SED-ML Overview

SED-ML is build of five main classes: the Model Class, the Simulation Class, the Task Class, the DataGenerator Class, and the Output Class.

The Model Class

The Model class is used to reference the models used in the simulation experiment. SED-ML itself is independent of the model encoding underlying the models. The only requirement is that the model needs to be referenced by using an unambiguous identifier which allows for finding it, for example using a MIRIAM URI. To specify the language in which the model is encoded, a set of predefined language URNs is provided.

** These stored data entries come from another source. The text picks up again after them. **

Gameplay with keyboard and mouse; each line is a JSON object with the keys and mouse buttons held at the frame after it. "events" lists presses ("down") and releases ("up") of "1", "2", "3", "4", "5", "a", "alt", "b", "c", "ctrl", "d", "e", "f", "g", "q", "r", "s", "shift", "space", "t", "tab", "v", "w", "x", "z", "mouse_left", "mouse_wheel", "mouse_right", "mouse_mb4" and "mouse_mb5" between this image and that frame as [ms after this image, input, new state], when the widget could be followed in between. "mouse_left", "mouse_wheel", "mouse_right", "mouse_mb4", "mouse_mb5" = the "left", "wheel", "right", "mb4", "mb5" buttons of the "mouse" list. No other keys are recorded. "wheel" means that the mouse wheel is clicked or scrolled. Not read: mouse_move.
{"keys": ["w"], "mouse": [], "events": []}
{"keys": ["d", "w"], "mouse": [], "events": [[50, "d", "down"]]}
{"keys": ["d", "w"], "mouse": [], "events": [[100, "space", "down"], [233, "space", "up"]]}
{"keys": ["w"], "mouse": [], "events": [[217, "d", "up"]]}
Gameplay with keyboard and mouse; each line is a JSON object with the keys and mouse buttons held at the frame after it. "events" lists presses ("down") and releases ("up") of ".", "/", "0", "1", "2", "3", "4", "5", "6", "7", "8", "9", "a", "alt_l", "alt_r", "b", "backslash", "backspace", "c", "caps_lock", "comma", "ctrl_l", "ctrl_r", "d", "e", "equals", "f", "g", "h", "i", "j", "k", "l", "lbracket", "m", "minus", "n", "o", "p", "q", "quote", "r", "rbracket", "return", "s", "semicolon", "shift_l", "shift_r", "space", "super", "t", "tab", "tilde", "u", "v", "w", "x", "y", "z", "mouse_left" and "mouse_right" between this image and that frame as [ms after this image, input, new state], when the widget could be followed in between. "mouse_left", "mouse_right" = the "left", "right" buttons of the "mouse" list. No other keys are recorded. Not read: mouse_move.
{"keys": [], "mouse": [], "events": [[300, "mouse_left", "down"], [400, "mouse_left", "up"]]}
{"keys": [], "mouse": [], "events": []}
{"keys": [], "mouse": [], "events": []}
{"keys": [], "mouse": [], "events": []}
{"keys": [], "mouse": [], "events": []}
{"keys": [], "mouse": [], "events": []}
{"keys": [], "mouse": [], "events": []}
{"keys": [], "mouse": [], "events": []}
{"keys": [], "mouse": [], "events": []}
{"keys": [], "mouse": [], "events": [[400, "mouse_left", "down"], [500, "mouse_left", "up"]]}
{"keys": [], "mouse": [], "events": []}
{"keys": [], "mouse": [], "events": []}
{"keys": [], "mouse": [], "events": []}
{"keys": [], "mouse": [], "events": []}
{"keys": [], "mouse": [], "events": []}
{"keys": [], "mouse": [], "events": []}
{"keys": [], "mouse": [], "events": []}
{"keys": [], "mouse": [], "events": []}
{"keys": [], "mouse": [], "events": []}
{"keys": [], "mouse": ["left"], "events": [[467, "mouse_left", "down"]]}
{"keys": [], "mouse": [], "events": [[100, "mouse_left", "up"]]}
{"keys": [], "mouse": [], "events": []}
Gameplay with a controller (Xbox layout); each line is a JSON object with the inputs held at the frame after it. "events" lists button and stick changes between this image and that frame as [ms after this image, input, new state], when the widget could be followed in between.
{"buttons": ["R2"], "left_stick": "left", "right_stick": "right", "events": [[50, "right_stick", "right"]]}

The SED-ML Change class allows the application of changes to the referenced models, including changes on the XML attributes, e.g. changing the value of an observable, computing the change of a value using mathematics, or general changes on any XML element of the model representation that is addressable by XPath expressions, e.g. substituting a piece of XML by an updated one.

The Simulation Class

The Simulation class defines the simulation settings and the steps taken during simulation. These include the particular type of simulation and the algorithm used for the execution of the simulation; preferably an unambiguous reference to such an algorithm should be given, using a controlled vocabulary, or ontologies. One example for an ontology of simulation algorithms is the Kinetic Simulation Algorithm Ontology KiSAO. Further information encodable in the Simulation class includes the step size, simulation duration, and other simulation-type dependent information.

The Task Class

SED-ML makes use of the notion of a Task class to combine a defined model (from the Model class) and a defined simulation setting (from the Simulation class). A task always holds one reference each. To refer to a specific model and to a specific simulation, the corresponding IDs are used.

The DataGenerator Class

The raw simulation result sometimes does not correspond to the desired output of the simulation, e.g. one might want to normalise a plot before output, or apply post-processing like mean-value calculation. The DataGenerator class allows for the encoding of such post-processings which need to be applied to the simulation result before output. To define data generators, any addressable variable or parameter of any defined model (from instances of the Model class) may be referenced, and new entities might be specified using MathML definitions.

The Output Class

The Output class defines the output of the simulation, in the sense that it specifies what shall be plotted in the output. To do so, an output type is defined, e.g. 2D-plot, 3D-plot or data table, and the according axes or columns are all assigned to one of the formerly specified instances of the DataGenerator class.

Available Resources

If you are interested in using SED-ML, the following resources might be useful to you:

  • SED-ML project home on SourceForge: SED-ML project
  • Full SED-ML XML Schema definition: SED-ML Schema
  • SED-ML Online Validator (developed and maintained by Richard Adams): SED-ML Validator
    BMC Systems Biology, 4:92
  • SED-ML Java Library (developed and maintained by Richard Adams): jlibsedml
  • SED-ED graphical editor for SED-ML (developed and maintained by Richard Adams): SED-ED
  • SED-ML Library (developed and maintained by Frank Bergmann): libsedml
  • SED-ML Processing Service (developed by Andrew Miller): SProS

Please let us know if you want your tool listed here.

Language URNs

The following languages have to our knowledge so far been used with SED-ML. To specify the language of a model in the Model class, please use the according URN given. The general scheme for a language URN in SED-ML is urn:sedml:language:language name and version.

Language URN Specification URL
CellML (generic) urn:sedml:language:cellml none
CellML 1.0 urn:sedml:language:cellml.1_0
CellML 1.1 urn:sedml:language:cellml.1_1
NeuroML (generic) urn:sedml:language:neuroml none
NeuroML Version 1.8.1 Level 1 urn:sedml:language:neuroml.version-1_8_1.level-1 none
NeuroML Version 1.8.1 Level 2 urn:sedml:language:neuroml.version-1_8_1.level-2 none
SBML (generic) urn:sedml:language:sbml none
SBML Level 1 Version 1 urn:sedml:language:sbml.level-1.version-1
SBML Level 1 Version 2 urn:sedml:language:sbml.level-1.version-2
SBML Level 2 Version 1 urn:sedml:language:sbml.level-2.version-1
SBML Level 2 Version 2 urn:sedml:language:sbml.level-2.version-2
SBML Level 2 Version 3 urn:sedml:language:sbml.level-2.version-3
SBML Level 2 Version 4 urn:sedml:language:sbml.level-2.version-4
SBML Level 3 Version 1 urn:sedml:language:sbml.level-3.version-1
VCML (generic) urn:sedml:language:vcml none

Predefined Symbol / Implicit Variable URNs

As described in the SED-ML specification some modeling languages use predefined symbols or implicit variables. In order to allow these variables to be adressed the SED-ML language introduced symbol URNs. The general scheme for a symbol URN in SED-ML is urn:sedml:sybmol:symbolName.

Language URN Definition
SBML urn:sedml:symbol:time Time in SBML is an intrinsic model variable that is addressable in model equations via a csymbol 'time'.